Safeco And Fortis To Shed Non-Core Businesses
By
Recent announcements from Safeco Corp. that it is selling its life and investment business unit and from Fortis, Inc. that it will spin off its non-core U.S. insurance operations suggest that companies are refocusing their energies on core strengths, analysts say.
John Nigh, a principal with Tillinghast-Towers Perrin, New York, speaking on the issue of focusing on core operations, says if a company is not achieving scale or sufficient return, that is a good reason for refocusing.
However, caution is needed because “inherent volatility” may be created since different businesses within a company can immunize other lines of business in a downturn, Nigh continues.
Given the growing need for scale and market presence, companies are saying, “lets pick our spots,” says Bob Donohue, a vice president and senior credit analyst with Moodys Investors Service, New York.
The plans of both companies follow announcements that AXA Group, Paris, intends to purchase MONY Group, New York, (see NU, Sept. 22) and that Manulife Financial Corp., Toronto, will buy John Hancock Financial Services, Boston (see story on page 48).

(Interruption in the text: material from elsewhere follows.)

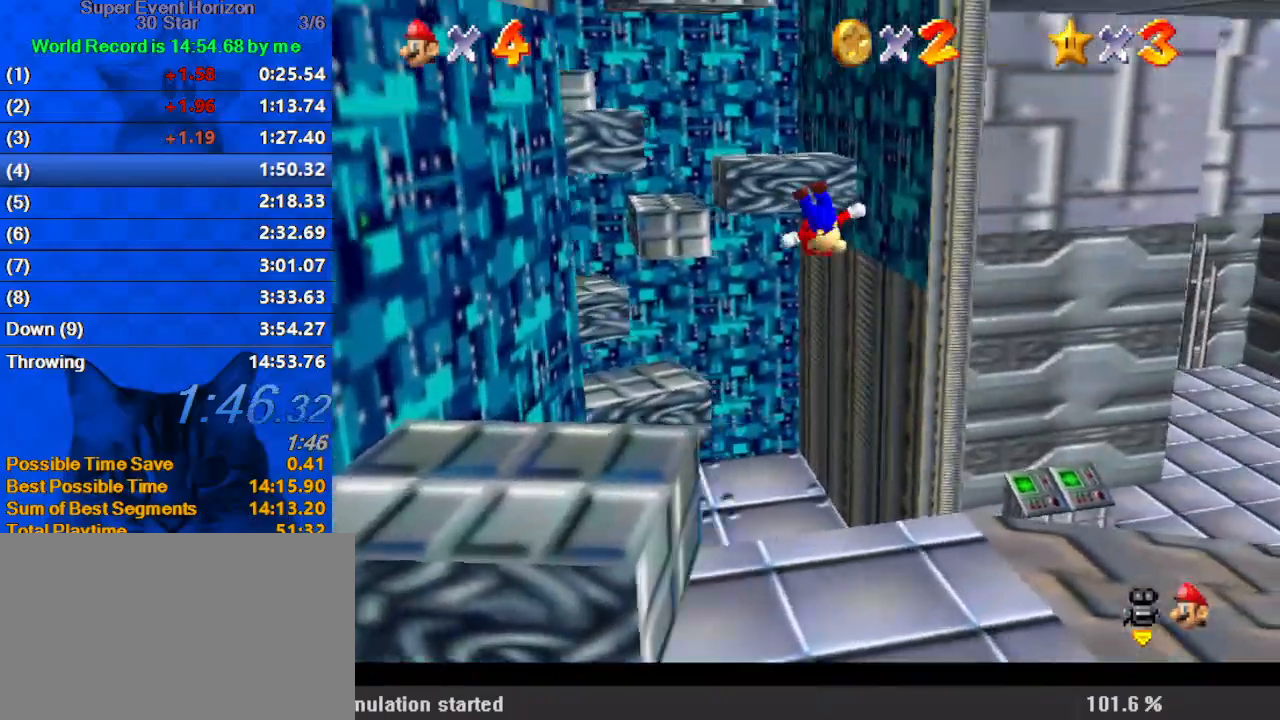
{"keys": ["right", "shift", "up"], "events": [[100, "d", "up"], [100, "right", "down"], [167, "shift", "up"], [300, "shift", "down"]]}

In the case of Safeco, the Seattle-based company said its plans to sell its life and investments business unit is part of a new corporate structure that will focus on selling property-casualty insurance products through a network of independent distributors supported by a common sales, service and technology platform.
Most of the proceeds of the sale will be returned to shareholders in the form of a special dividend, a stock repurchase plan or a combination of the two, according to the company.
Proceeds will also be used to reduce Safecos debt to a level appropriate for the companys new size, and a small amount will be used to support ongoing business needs, the company added.
The life business generated $237 million in operating earnings on $2 billion in revenue in 2002.